= K. P. Viswanathan =

Indian politician (1940–2023)

K. P. Viswanathan (22 April 1940 – 15 December 2023) was an Indian politician.

==Life and career==
K. P. Viswanathan was born to parents Kallayil Pangan and Parukutty in Kunnamkulam on 22 April 1940, and graduated from Kerala Varma College, Thrissur, and the Government Law College, Ernakulam, then worked as a lawyer.

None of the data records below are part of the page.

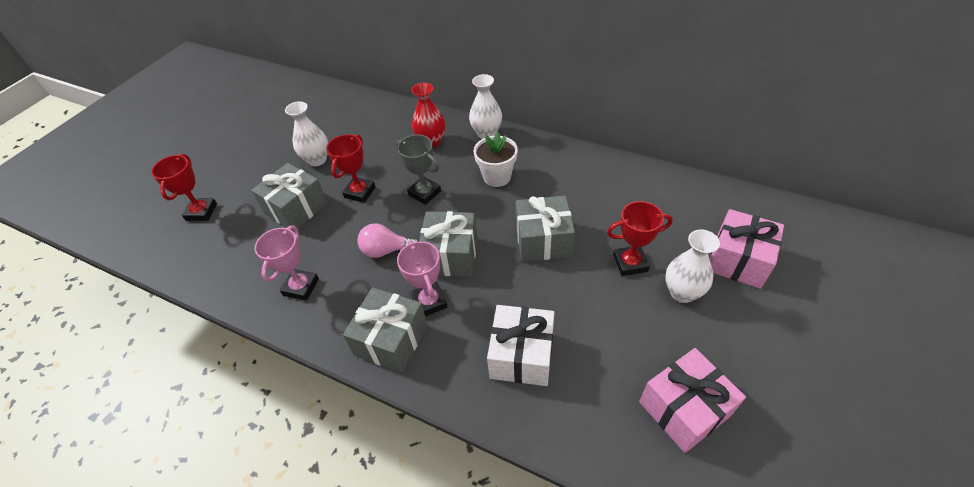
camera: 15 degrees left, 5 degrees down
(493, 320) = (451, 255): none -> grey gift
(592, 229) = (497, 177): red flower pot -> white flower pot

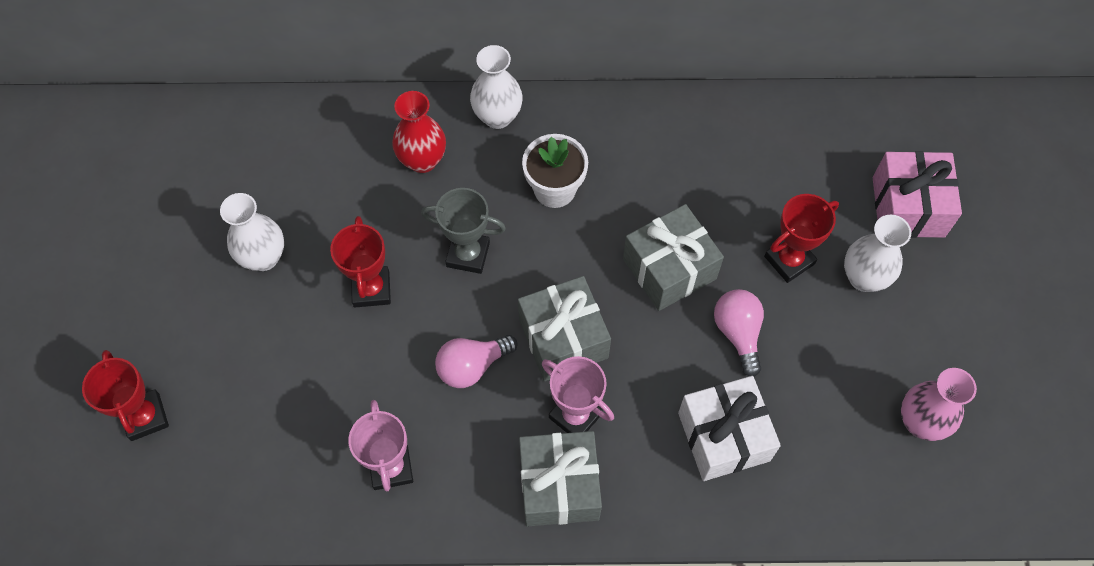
camera: 30 degrees left, 15 degrees up
(296, 208) = (293, 353): grey gift -> none
(569, 294) = (738, 333): none -> pink light bulb
(684, 409) = (920, 422): pink gift -> pink vase

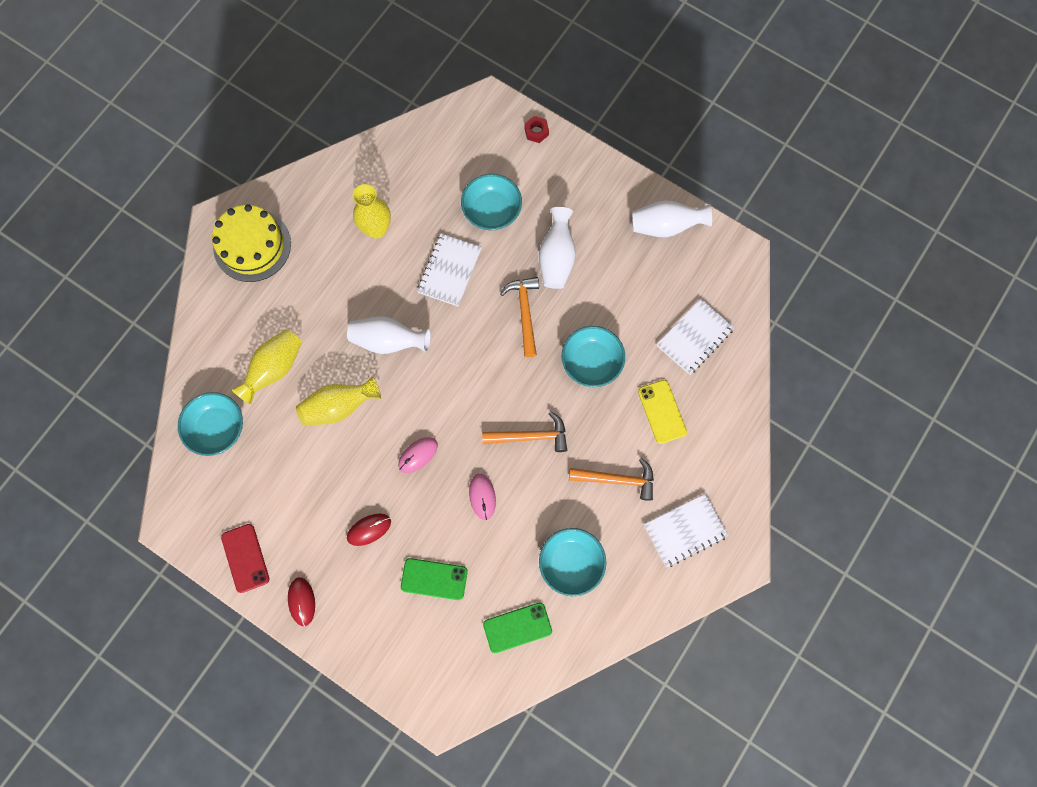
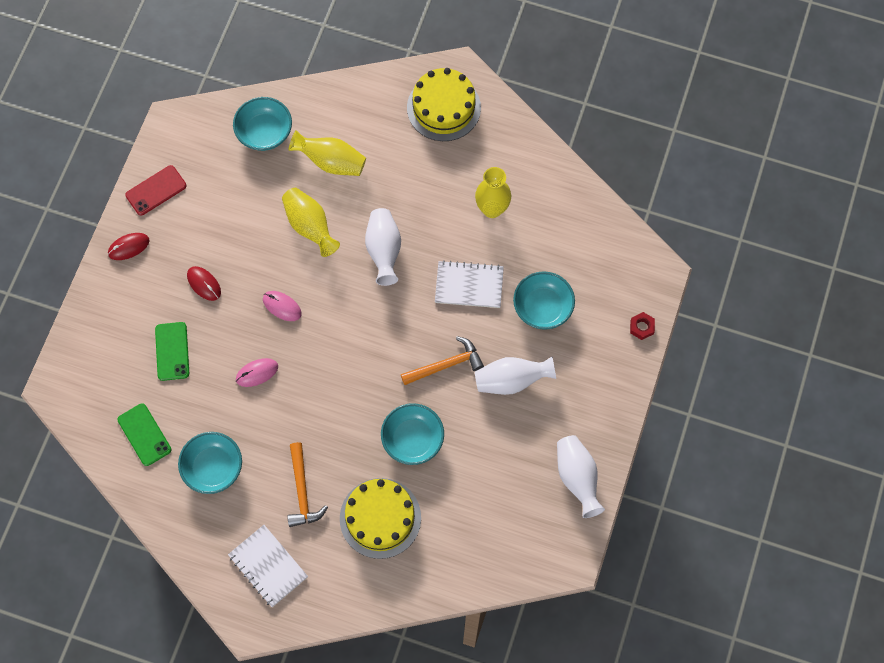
camera: 75 degrees right, 5 degrees down
(530, 436) = (324, 401): orange hammer -> none
(662, 412) = (380, 518): yellow phone -> yellow cake
(694, 337) = (465, 533): white notebook -> none

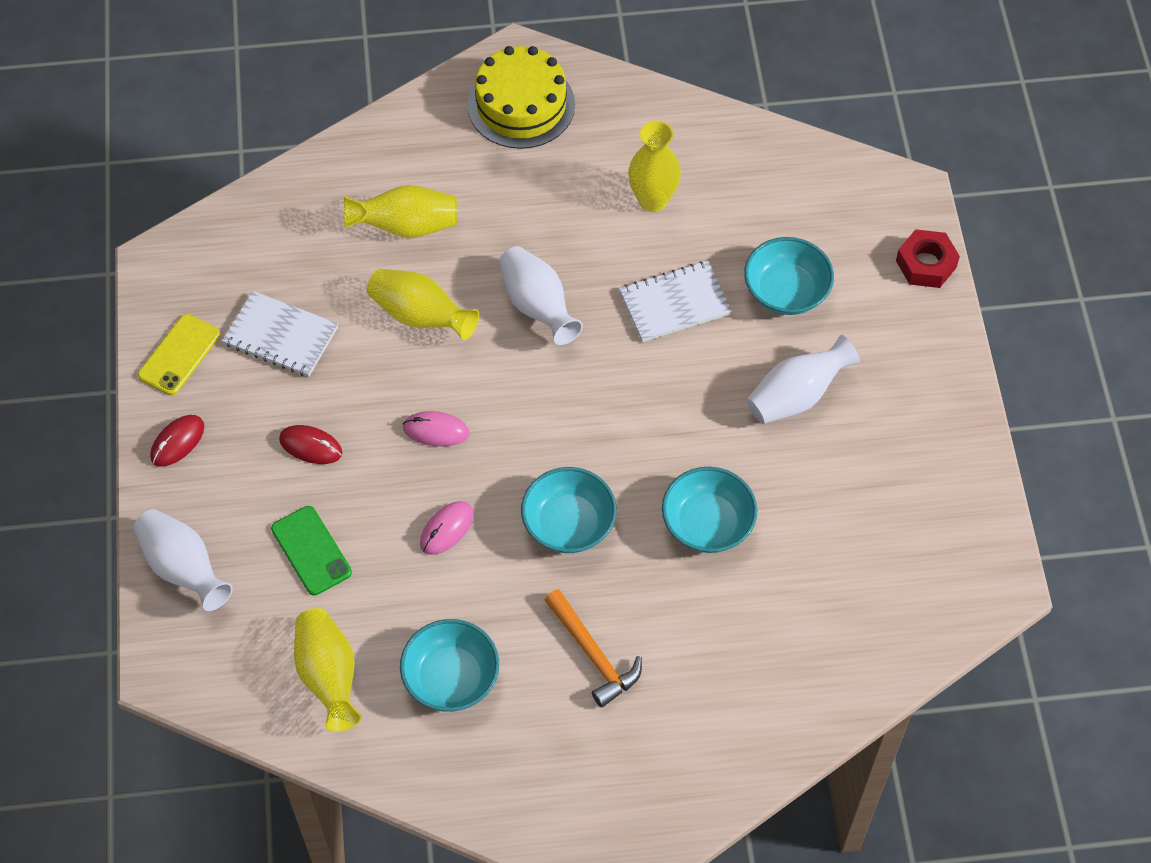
camera: 25 degrees left, 10 degrees down
(144, 434) = (329, 676): green phone -> yellow vase
(156, 190) = (179, 355): red phone -> yellow phone
(264, 132) = (294, 225): turquoise bowl -> turquoise bowl (568, 524)
(268, 566) = (599, 774): white notebook -> white notebook (281, 336)
(380, 518) = (719, 642): yellow cake -> none
(445, 365) = (699, 413): orange hammer -> none
(577, 478) = (950, 479): white vase -> white vase (183, 568)
(641, 327) = (926, 264): red nut -> red nut, size x1.57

Viswanathan was affiliated with the Indian Youth Congress, serving as Thrissur District President of the Youth Congress from 1967 to 1970. He won the 1977, and 1980, and 1987 Kerala Legislative Assembly elections to represent Kunnamkulam on behalf of the Indian National Congress. He returned to the Kerala Legislative Assembly in 1987, 1991, 1996, and 2001, as a representative of Kodakara. He also sought the Kodakara seat in 2006 and 2011, losing to C. Raveendranath. Viswanathan served twice as minister of forests and wildlife within the government of Kerala, in the fourth Karunakaran ministry in office between 1991 and 1994, as well as the first Oommen Chandy ministry from 2004 to 2005. Following his 2011 electoral loss, Viswanathan retired from politics.

Viswanathan died in Thrissur on 15 December 2023, at the age of 83. He was married to Lalitha until his death. The couple raised two sons, Sanjith and Ranjith.